Charlotte viendra demain me voir. J’ai l’influenza, défense de sortir.

L’École est vide, je me sens perdue. Je n’aime pas les choses qui finissent, j’ai l’angoisse de quelque chose qui meurt en moi, autour de moi.

Adieu, année ancienne, tu me fus propice, que l’année nouvelle soit encore une année heureuse pour ceux qui me sont chers.

1er janvier 189 .

Ave, et pourtant j’ai du chagrin, je ne les verrai point.

Le médecin est venu : quel bonhomme ! un ricaneur ; il m’a auscultée, Mme Jules Ferron l’accompagnait, et son œil curieux s’est vite renseigné sur le décor de ma chambre.

Il a plaisanté sur tout, sur mes yeux trop creux, Mme Jules Ferron silencieuse l’écoutait.
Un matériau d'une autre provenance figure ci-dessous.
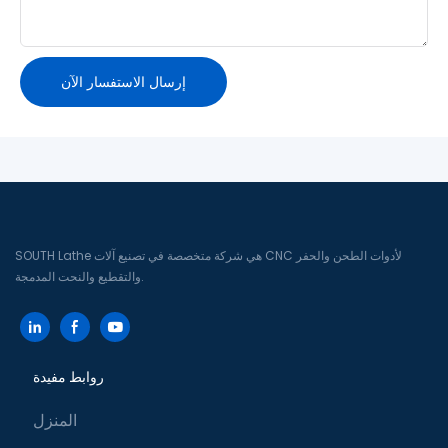
إرسال الاستفسار الآن
SOUTH Lathe هي شركة متخصصة في تصنيع آلات CNC لأدوات الطحن والحفر
والتقطيع والنحت المدمجة.
روابط مفيدة
المنزل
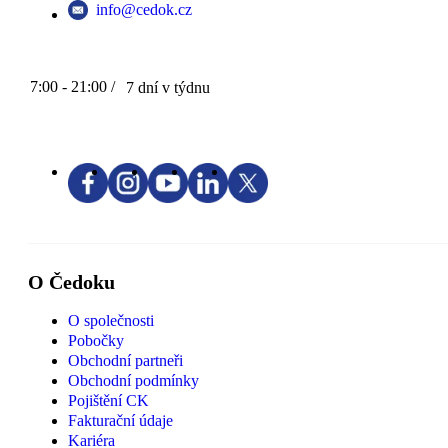
info@cedok.cz
7:00 - 21:00 /
7 dní v týdnu
O Čedoku
O společnosti
Pobočky
Obchodní partneři
Obchodní podmínky
Pojištění CK
Fakturační údaje
Kariéra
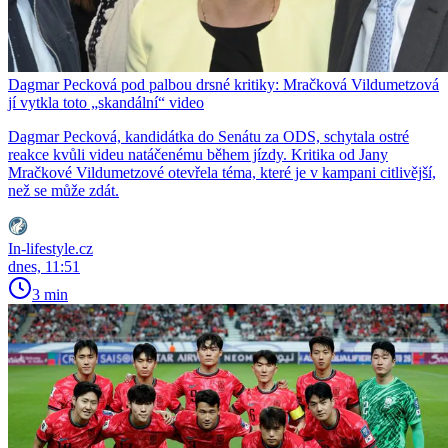
Dagmar Pecková pod palbou drsné kritiky: Mračková Vildumetzová
jí vytkla toto „skandální“ video
Dagmar Pecková, kandidátka do Senátu za ODS, schytala ostré
reakce kvůli videu natáčenému během jízdy. Kritika od Jany
Mračkové Vildumetzové otevřela téma, které je v kampani citlivější,
než se může zdát.
In-lifestyle.cz
dnes, 11:51
3 min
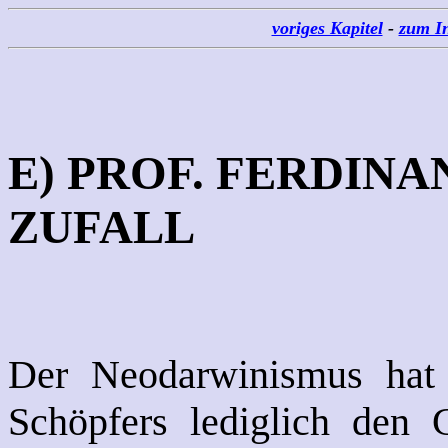
voriges Kapitel
-
zum In
E) PROF. FERDIN
ZUFALL
Der Neodarwinismus hat a
Schöpfers lediglich den G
En partant, elle m’a tendu la main. Je lui ai dit merci.

Charlotte attendait dans la chambre de Berthe ; elle n’a pu rester, l’infirmière l’a renvoyée, et je n’ai rien su d’elle, de lui, si ce n’est qu’il a de la peine de me savoir malade. Ma chère Lolotte, pour mes étrennes, vient de m’apporter cette Diane de Gabie qu’il a choisie à mon intention… Comme c’est bon de savoir, qu’au loin, une amitié vous cherche. Leur bonheur m’est cher.

4 janvier.

Je ne souffre plus, demain je reprendrai mes cours.